===== SOURCE RECORDS

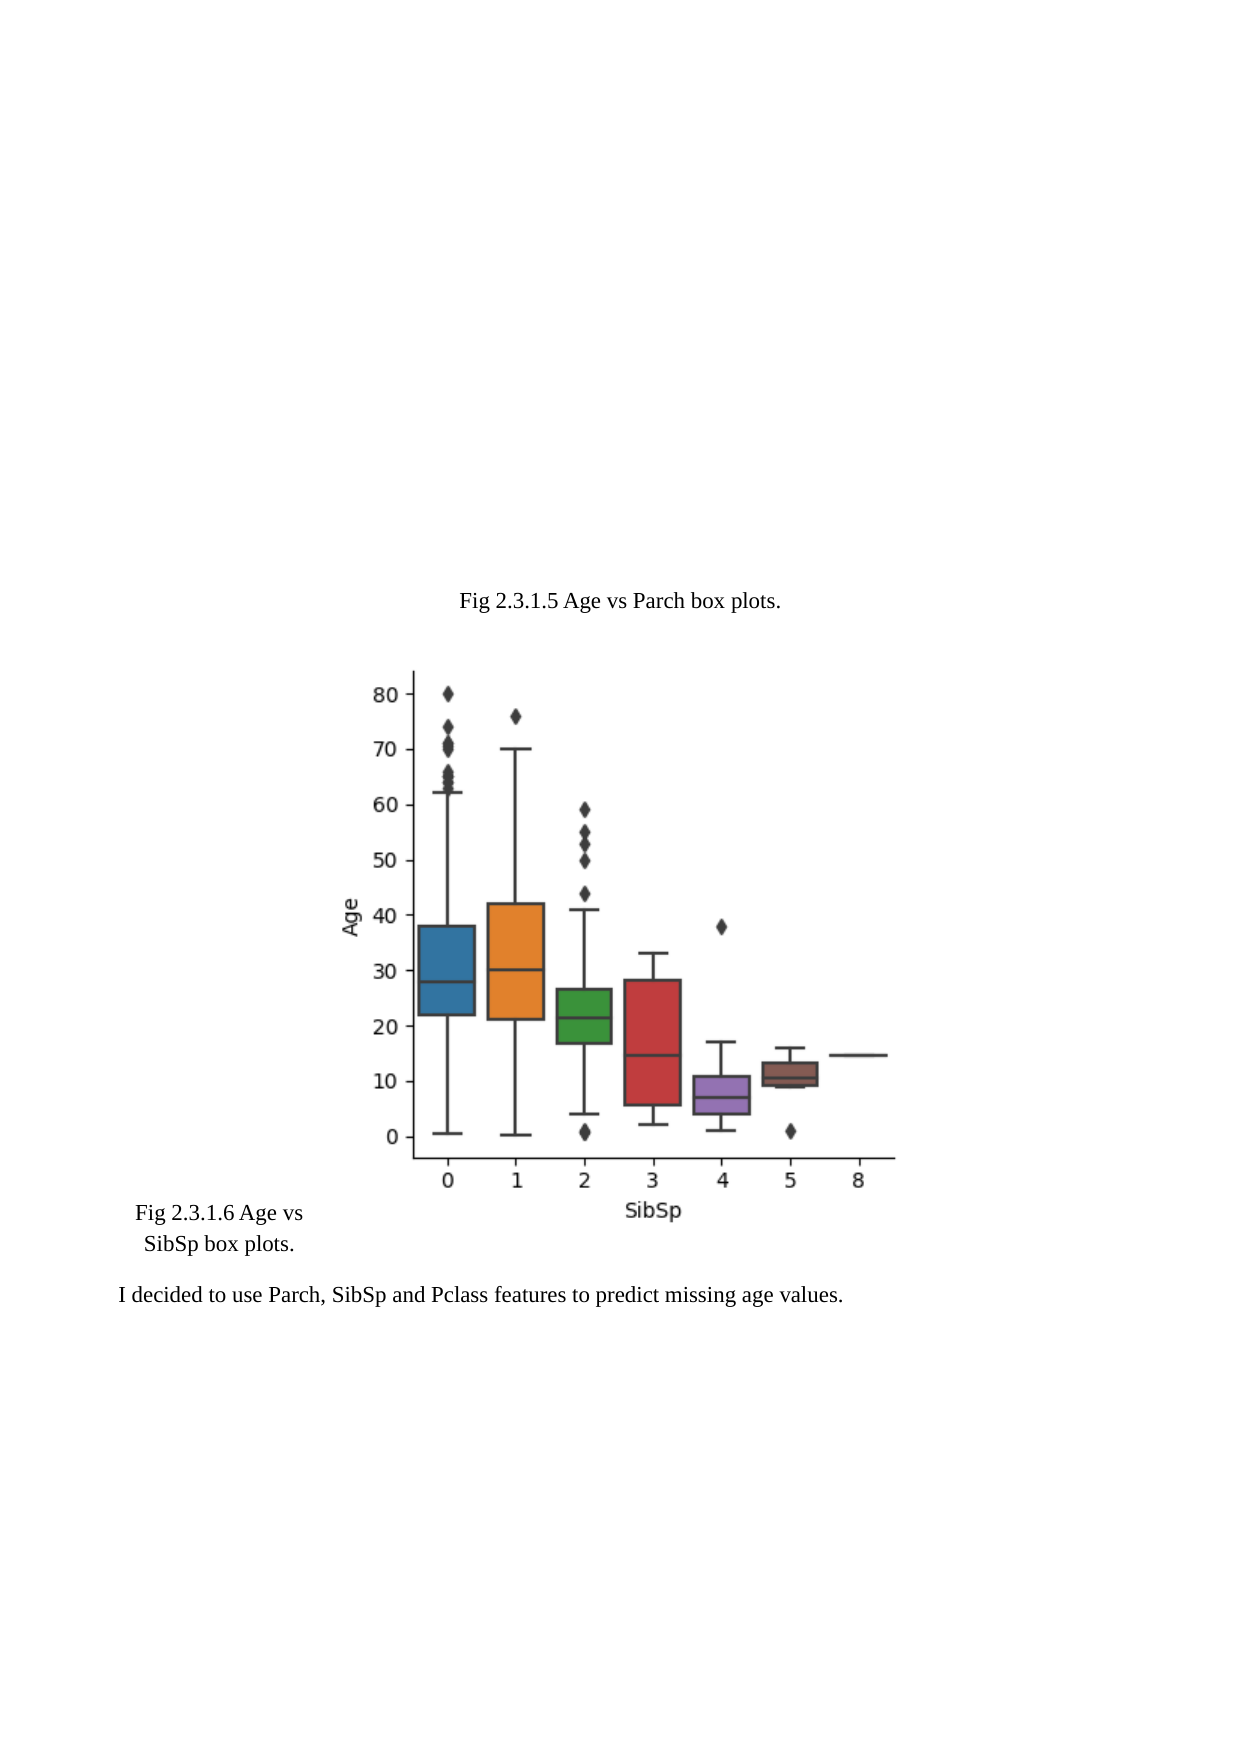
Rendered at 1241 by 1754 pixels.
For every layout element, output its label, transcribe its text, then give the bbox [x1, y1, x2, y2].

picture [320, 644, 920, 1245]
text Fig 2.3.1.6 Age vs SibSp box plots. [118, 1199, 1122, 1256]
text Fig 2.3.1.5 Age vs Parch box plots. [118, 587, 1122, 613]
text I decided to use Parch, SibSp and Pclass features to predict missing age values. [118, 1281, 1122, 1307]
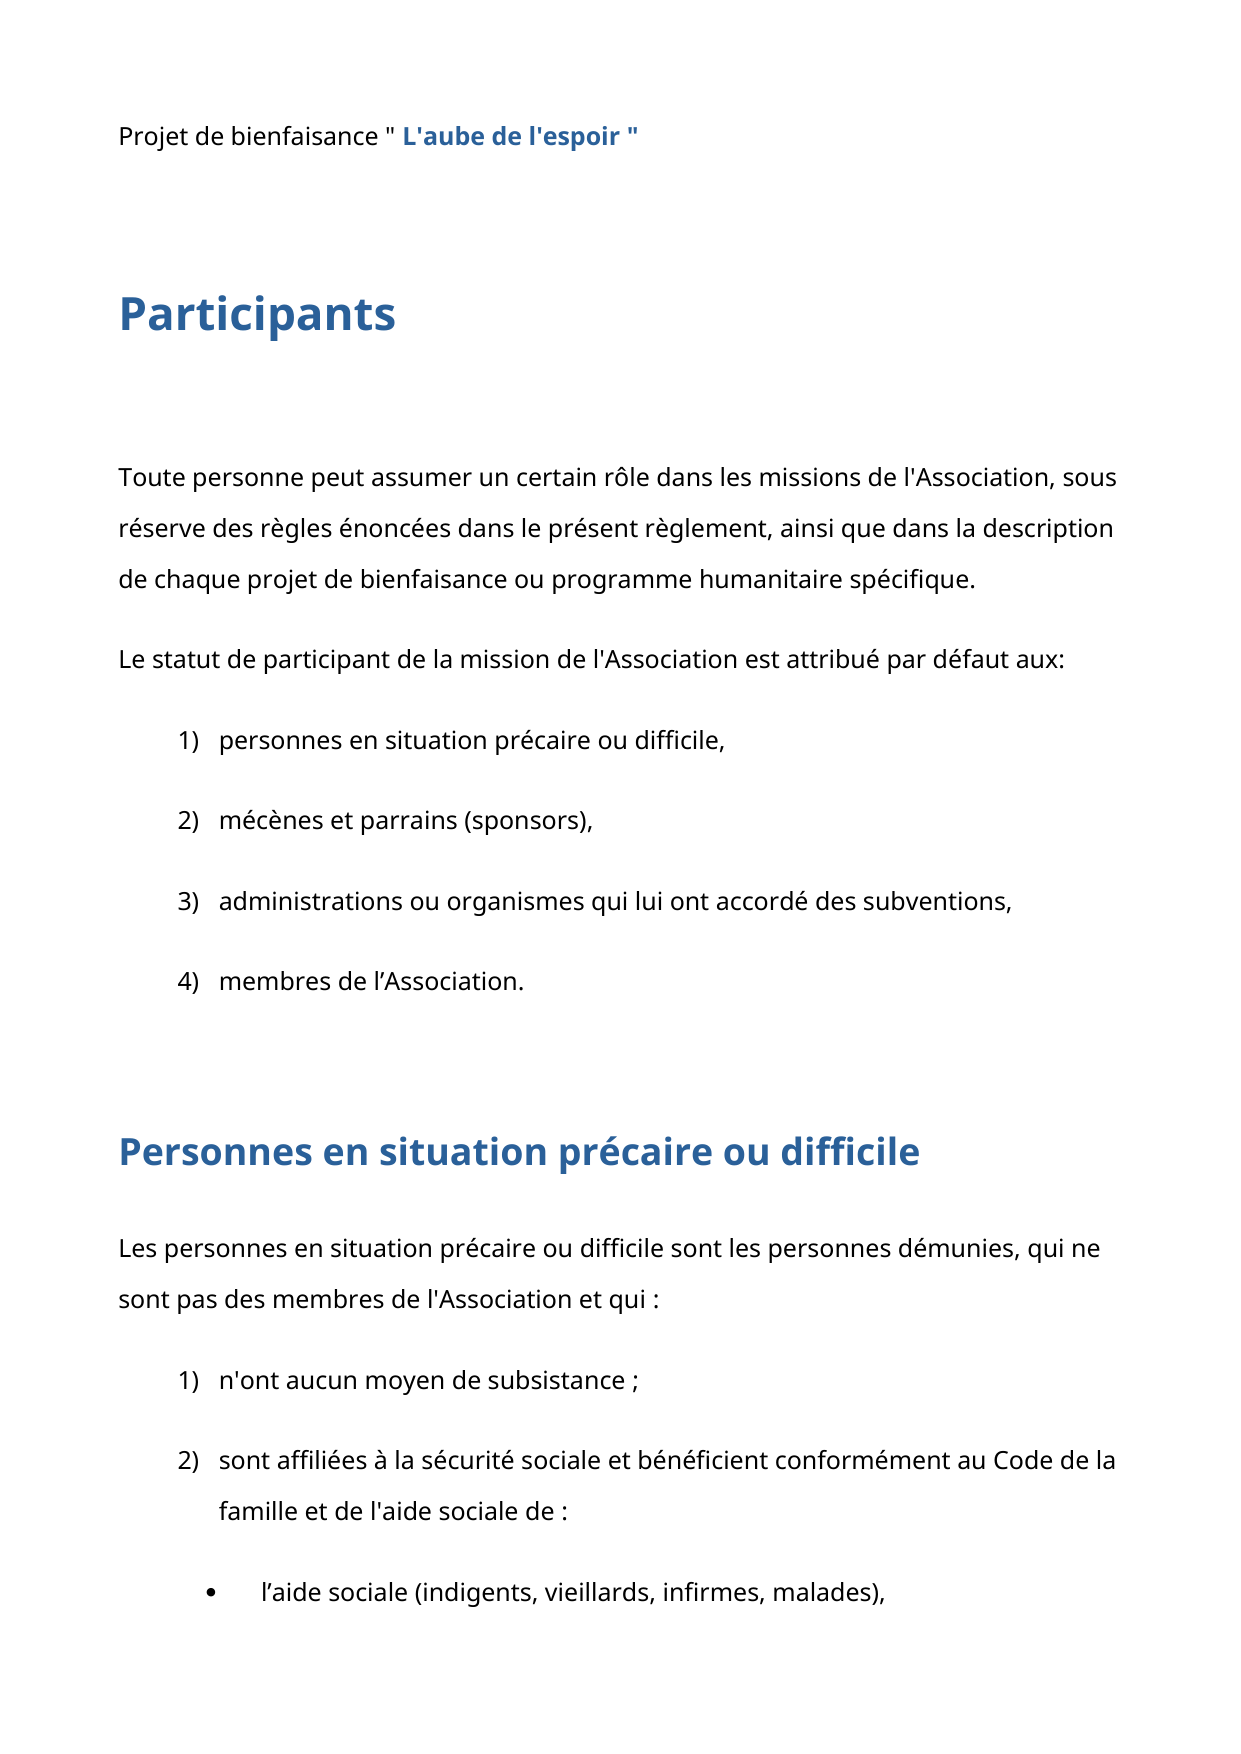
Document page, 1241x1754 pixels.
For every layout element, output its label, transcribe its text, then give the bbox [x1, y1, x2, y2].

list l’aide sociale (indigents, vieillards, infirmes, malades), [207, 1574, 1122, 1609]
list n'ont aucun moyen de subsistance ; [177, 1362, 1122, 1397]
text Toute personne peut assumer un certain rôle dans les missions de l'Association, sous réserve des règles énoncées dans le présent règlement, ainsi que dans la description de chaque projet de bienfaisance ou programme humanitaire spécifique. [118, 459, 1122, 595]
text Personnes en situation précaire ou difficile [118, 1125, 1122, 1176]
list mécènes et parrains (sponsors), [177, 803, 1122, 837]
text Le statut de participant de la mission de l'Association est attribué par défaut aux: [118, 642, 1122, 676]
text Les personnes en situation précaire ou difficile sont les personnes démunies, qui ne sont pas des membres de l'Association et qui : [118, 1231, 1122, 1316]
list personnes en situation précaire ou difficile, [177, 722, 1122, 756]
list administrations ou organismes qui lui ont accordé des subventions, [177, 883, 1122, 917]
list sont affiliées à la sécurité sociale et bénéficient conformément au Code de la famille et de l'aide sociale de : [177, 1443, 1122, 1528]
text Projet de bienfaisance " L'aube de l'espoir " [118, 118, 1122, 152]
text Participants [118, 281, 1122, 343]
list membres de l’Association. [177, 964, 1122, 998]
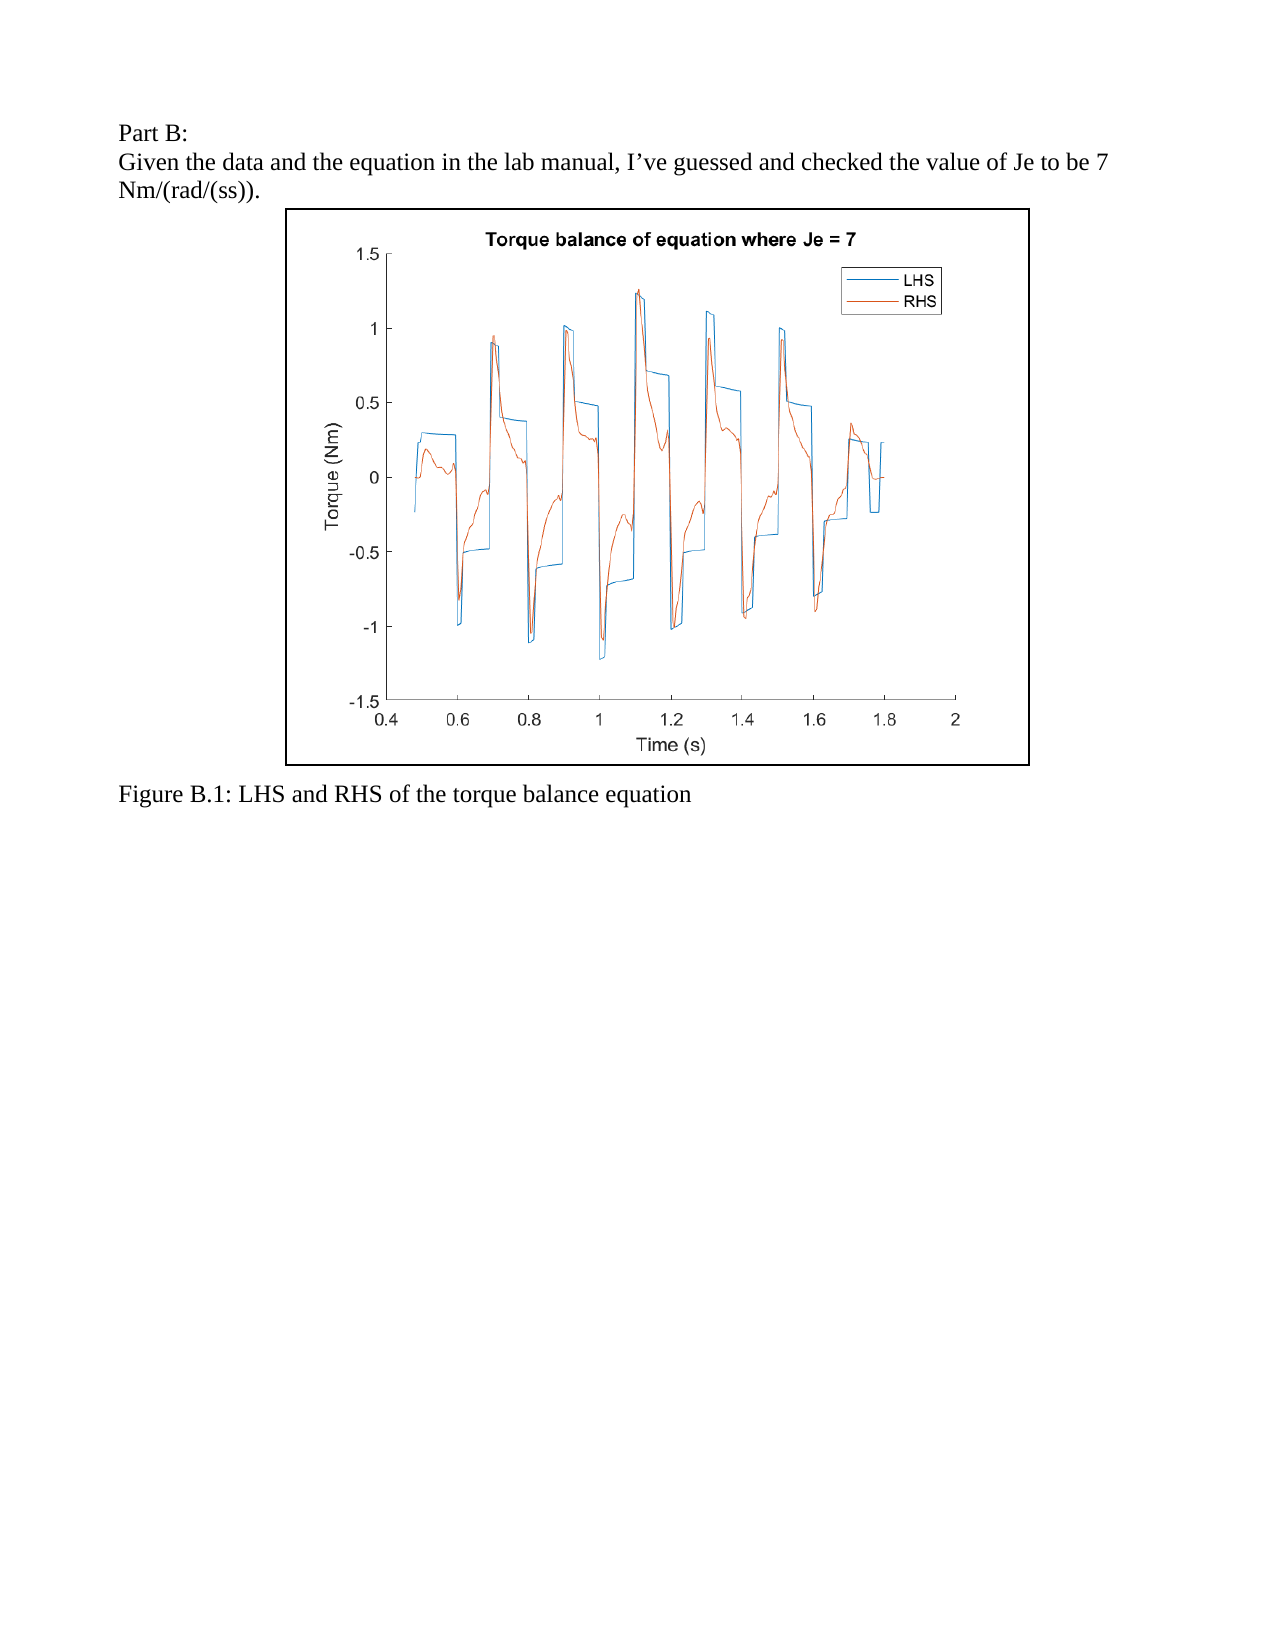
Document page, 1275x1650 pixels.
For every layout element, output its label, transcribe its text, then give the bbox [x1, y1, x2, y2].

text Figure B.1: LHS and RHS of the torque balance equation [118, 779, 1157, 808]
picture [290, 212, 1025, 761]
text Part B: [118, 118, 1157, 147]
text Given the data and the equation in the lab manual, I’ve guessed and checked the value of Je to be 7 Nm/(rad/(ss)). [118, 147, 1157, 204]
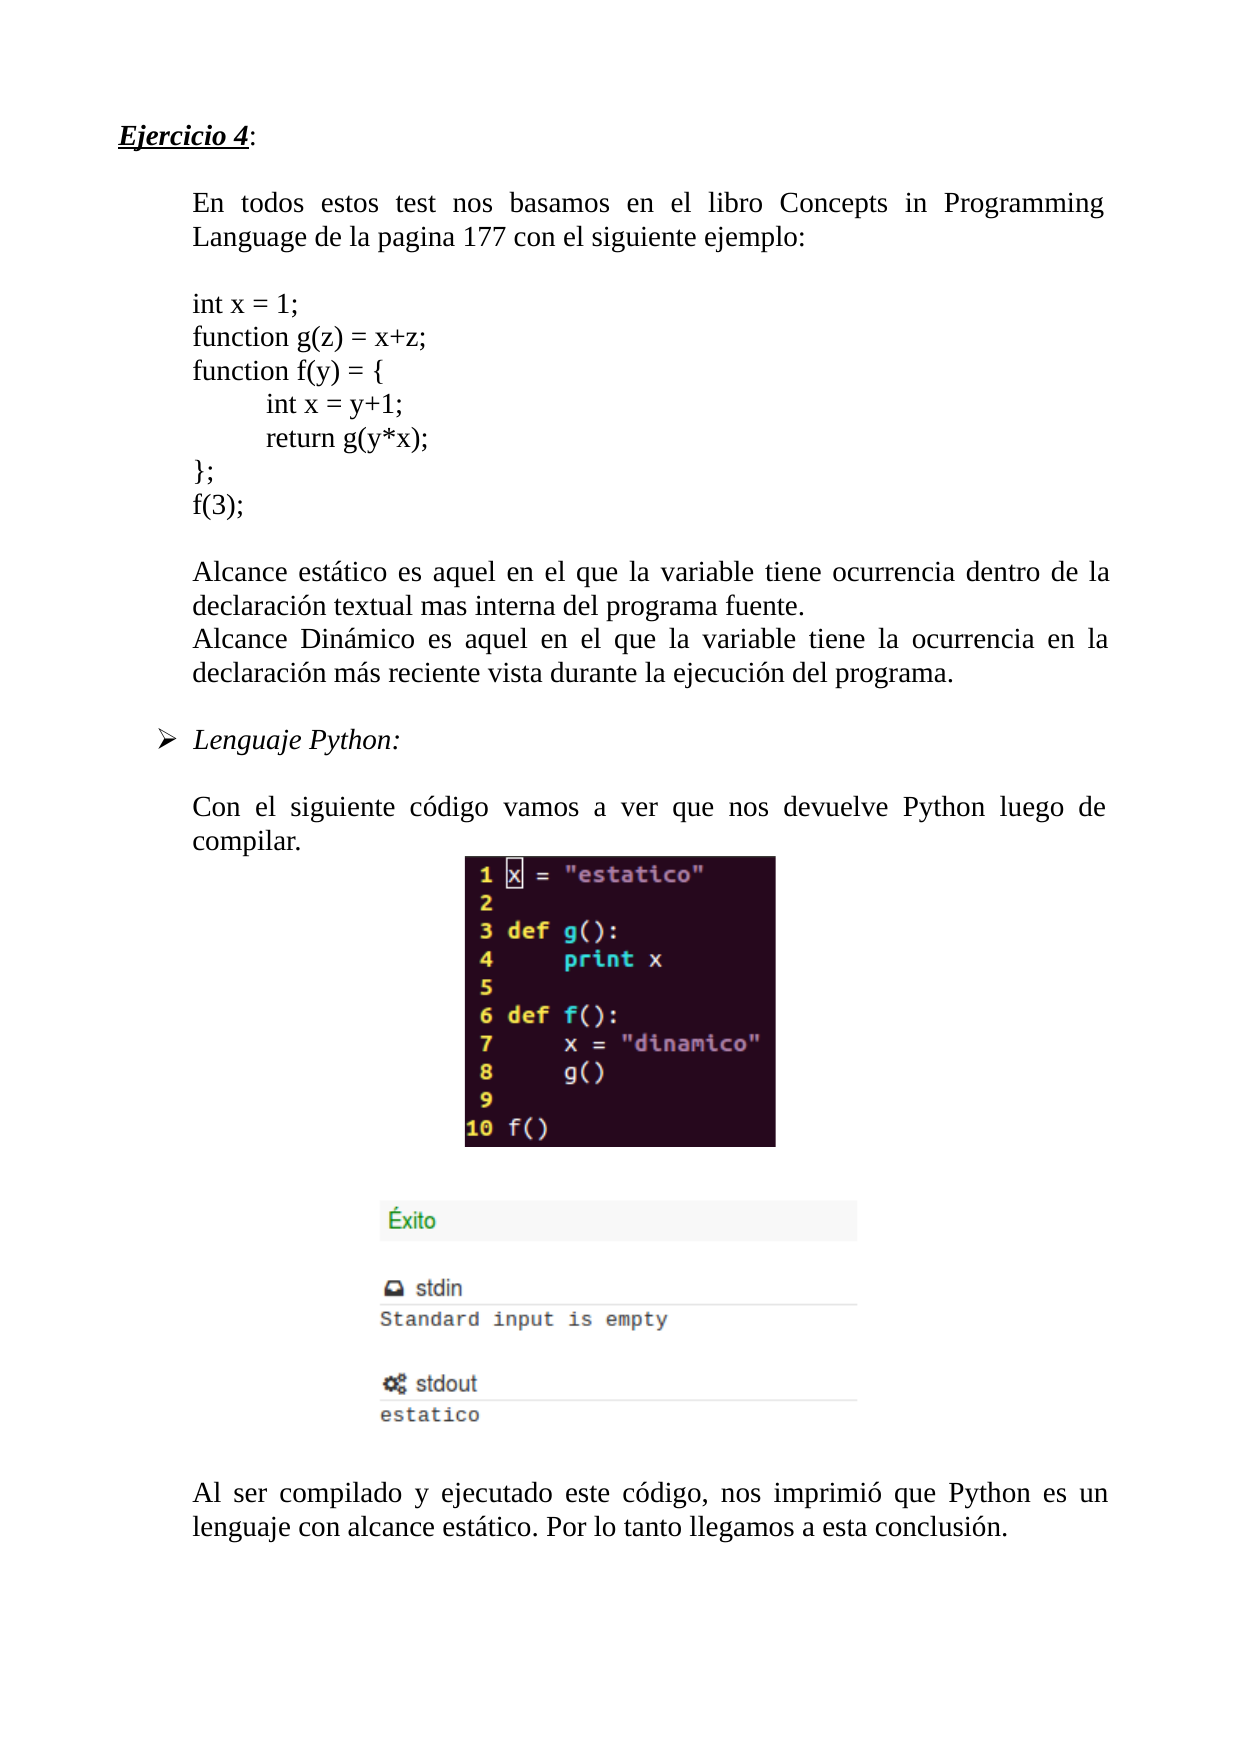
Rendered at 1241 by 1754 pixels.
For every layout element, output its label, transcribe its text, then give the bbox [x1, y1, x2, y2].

==========

Copy out each of the lines above word for word, leaving out the pictures.

=== RIGHT ANSWER ===
Rendered at 1241 by 1754 pixels.
For every layout element, output its label, transcribe its text, then give the bbox [x1, y1, x2, y2].

picture [320, 644, 920, 1245]
text Fig 2.3.1.6 Age vs SibSp box plots. [118, 1199, 1122, 1256]
text Fig 2.3.1.5 Age vs Parch box plots. [118, 587, 1122, 613]
text I decided to use Parch, SibSp and Pclass features to predict missing age values. [118, 1281, 1122, 1307]
Document page, 1241x1754 pixels.
For every layout element, output its label, transcribe its text, then give the bbox [x1, y1, x2, y2].

list l’aide sociale (indigents, vieillards, infirmes, malades), [207, 1574, 1122, 1609]
list n'ont aucun moyen de subsistance ; [177, 1362, 1122, 1397]
text Toute personne peut assumer un certain rôle dans les missions de l'Association, sous réserve des règles énoncées dans le présent règlement, ainsi que dans la description de chaque projet de bienfaisance ou programme humanitaire spécifique. [118, 459, 1122, 595]
text Personnes en situation précaire ou difficile [118, 1125, 1122, 1176]
list mécènes et parrains (sponsors), [177, 803, 1122, 837]
text Le statut de participant de la mission de l'Association est attribué par défaut aux: [118, 642, 1122, 676]
text Les personnes en situation précaire ou difficile sont les personnes démunies, qui ne sont pas des membres de l'Association et qui : [118, 1231, 1122, 1316]
list personnes en situation précaire ou difficile, [177, 722, 1122, 756]
list administrations ou organismes qui lui ont accordé des subventions, [177, 883, 1122, 917]
list sont affiliées à la sécurité sociale et bénéficient conformément au Code de la famille et de l'aide sociale de : [177, 1443, 1122, 1528]
text Projet de bienfaisance " L'aube de l'espoir " [118, 118, 1122, 152]
text Participants [118, 281, 1122, 343]
list membres de l’Association. [177, 964, 1122, 998]
Document page, 1275x1650 pixels.
For every layout element, output its label, transcribe its text, then give the bbox [x1, y1, x2, y2].

text Figure B.1: LHS and RHS of the torque balance equation [118, 779, 1157, 808]
picture [290, 212, 1025, 761]
text Part B: [118, 118, 1157, 147]
text Given the data and the equation in the lab manual, I’ve guessed and checked the value of Je to be 7 Nm/(rad/(ss)). [118, 147, 1157, 204]
Rendered at 1241 by 1754 pixels.
For every layout element, output its label, transcribe its text, then give the bbox [x1, y1, x2, y2].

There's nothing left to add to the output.